Human astrocytes display morphological, transcriptional, and functional characteristics — such as increased size and complexity of branching, as well as species-specific genes — that are not recapitulated in rodents12,14,15. As a result, studies utilizing human pluripotent stem cell (hPSC)-derived neural cells have become widely accepted as a means of examining CNS-related diseases in vitro while developing novel therapies, injury models, and culture paradigms16,17. Furthermore, hPSCs permit the study of human synapse formation and function without the need for primary tissue18,19.

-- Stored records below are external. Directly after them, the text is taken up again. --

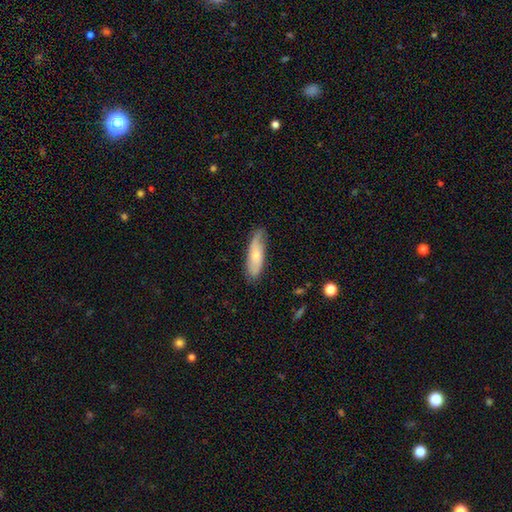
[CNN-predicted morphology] Smooth or featured: smooth — 64% (featured or disk — 30%)
How rounded: in between — 49% (tied with cigar-shaped — 49%)
Merging: none — 70% (minor disturbance — 23%)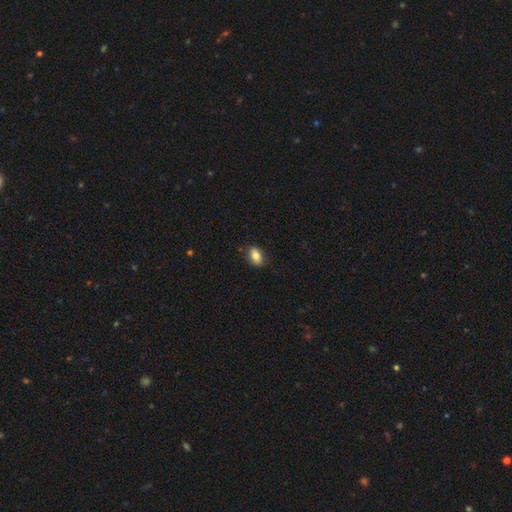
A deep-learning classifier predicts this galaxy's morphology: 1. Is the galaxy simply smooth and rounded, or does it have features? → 81% smooth, 11% featured or disk, 8% star or artifact.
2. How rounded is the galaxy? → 85% in between, 12% round, 2% cigar-shaped.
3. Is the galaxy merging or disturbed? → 85% none, 11% minor disturbance, 2% major disturbance, 1% merger.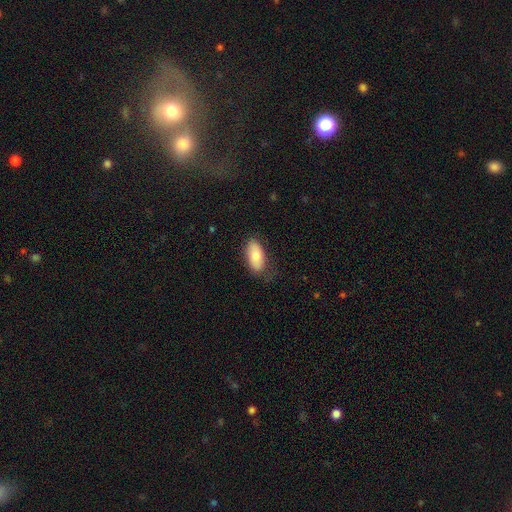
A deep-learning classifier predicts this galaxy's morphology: A smooth galaxy with no disk features (77%) that is in between round and cigar-shaped (92%). Merging: none (75%).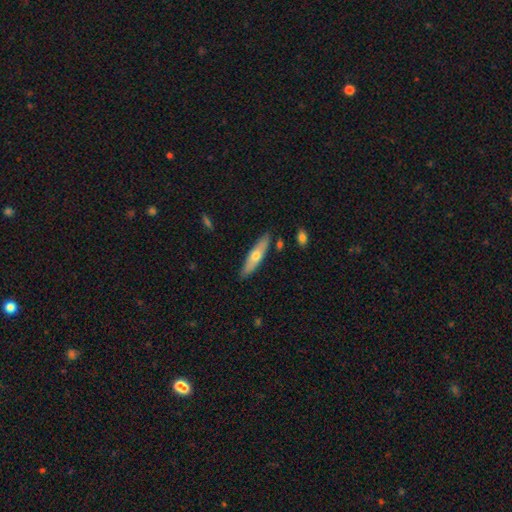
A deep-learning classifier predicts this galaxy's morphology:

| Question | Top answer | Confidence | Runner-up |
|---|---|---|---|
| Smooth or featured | smooth | 54% | featured or disk (41%) |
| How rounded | cigar-shaped | 72% | in between (26%) |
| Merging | none | 86% | minor disturbance (10%) |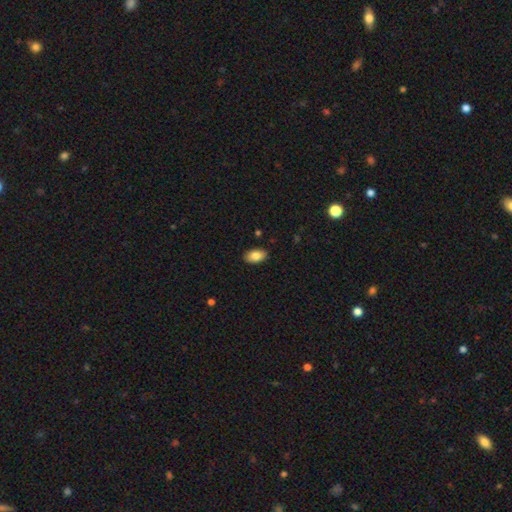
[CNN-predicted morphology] Smooth or featured: smooth — 83% (featured or disk — 9%)
How rounded: in between — 93% (round — 6%)
Merging: none — 88% (minor disturbance — 9%)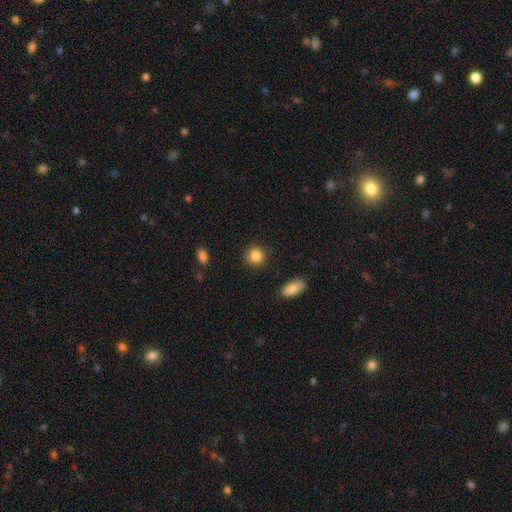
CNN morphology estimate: Q: Smooth or featured?
A: smooth (87%); runner-up: star or artifact (9%)
Q: How rounded?
A: round (87%); runner-up: in between (12%)
Q: Merging?
A: none (89%); runner-up: minor disturbance (7%)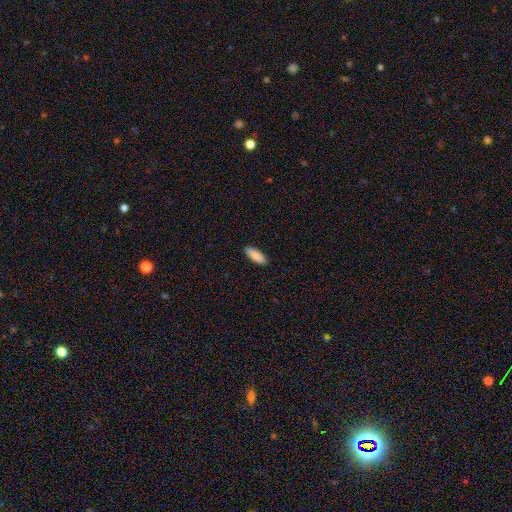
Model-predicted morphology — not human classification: This appears to be a smooth galaxy with no disk features (89%) that is in between round and cigar-shaped (68%). Merging: none (90%).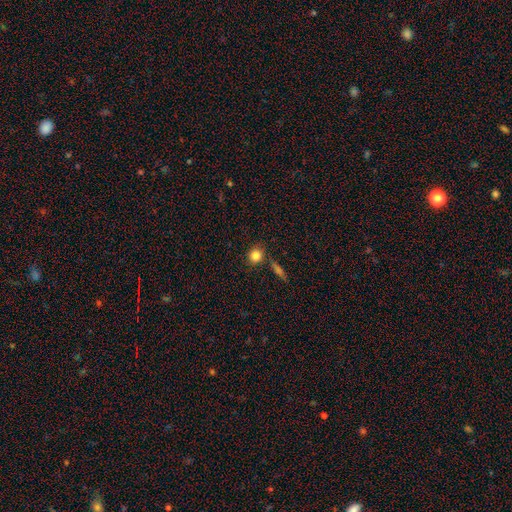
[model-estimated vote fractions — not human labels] smooth-or-featured: smooth: 83% | star or artifact: 10% | featured or disk: 6%
  how-rounded: round: 81% | in between: 17% | cigar-shaped: 2%
  merging: none: 77% | minor disturbance: 11% | merger: 9% | major disturbance: 3%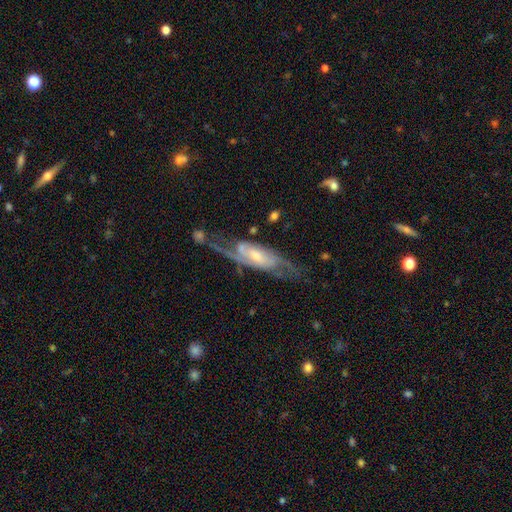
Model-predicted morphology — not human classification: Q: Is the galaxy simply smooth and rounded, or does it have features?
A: featured or disk — 82%.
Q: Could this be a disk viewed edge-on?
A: no — 84%.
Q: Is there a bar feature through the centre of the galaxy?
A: no — 42%, tied with weak.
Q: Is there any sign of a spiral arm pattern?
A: yes — 93%.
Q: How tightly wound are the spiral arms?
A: medium — 45%.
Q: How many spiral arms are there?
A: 2 — 71%.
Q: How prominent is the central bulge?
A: small — 44%.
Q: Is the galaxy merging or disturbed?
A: none — 52%.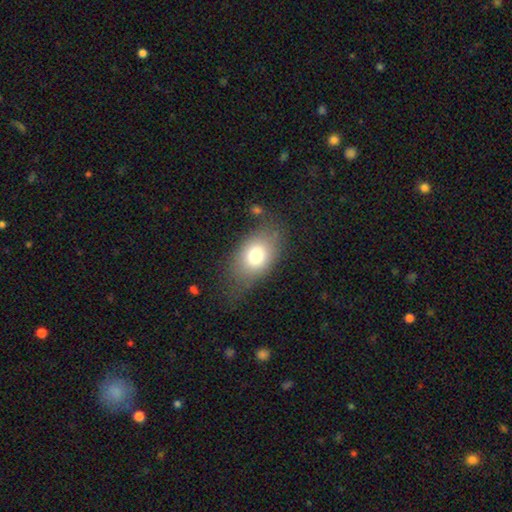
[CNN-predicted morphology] This is likely a smooth galaxy (75%). How rounded: clearly in between (81%). Merging: likely none (64%).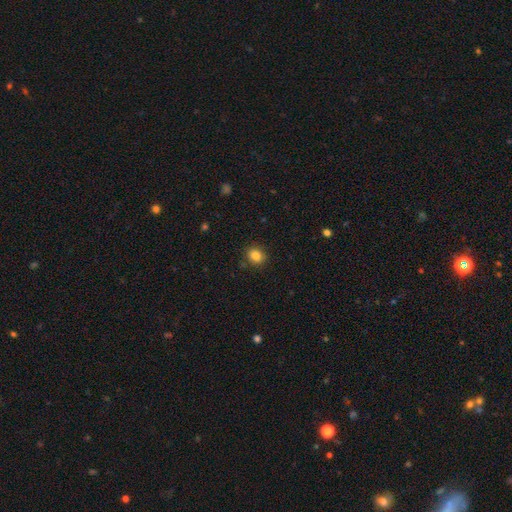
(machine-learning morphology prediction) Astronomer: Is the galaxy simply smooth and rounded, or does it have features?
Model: smooth — 84%.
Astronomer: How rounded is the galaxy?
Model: round — 60% (runner-up: in between, 39%).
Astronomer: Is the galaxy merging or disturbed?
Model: none — 88%.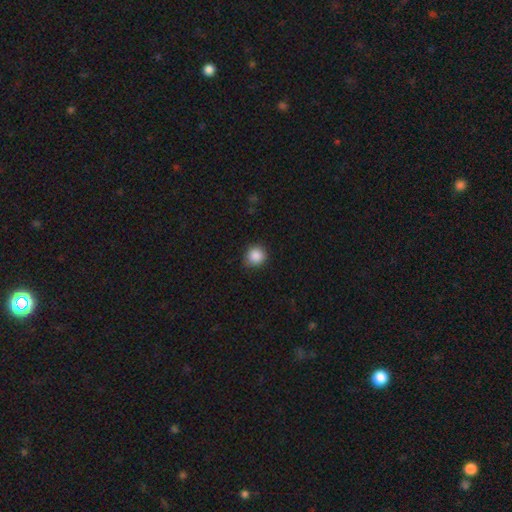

A barrier to our understanding of how various cell types and signals contribute to synaptic circuit function is the lack of relevant models of the human brain. There is a need for an appropriate platform to recapitulate its synaptic networks with high fidelity and reproducibility. Recently, interest has emerged in the production of 3D culture systems (broadly known as 'organoids,' 'spheroids,' or 'mini brains')20 to model complex three-dimensional (3D) structures at the cellular and macro levels. 3D culture systems retain ECM and cell-cell interactions that are normally absent or limited during typical 2D coculture paradigms21,22. An abundance of techniques exist for culturing 3D neural spheroids23,24,25; however, many require lengthy culture periods (months to years) for spontaneous development and layer preservation, with the user exhibiting very little control over the output.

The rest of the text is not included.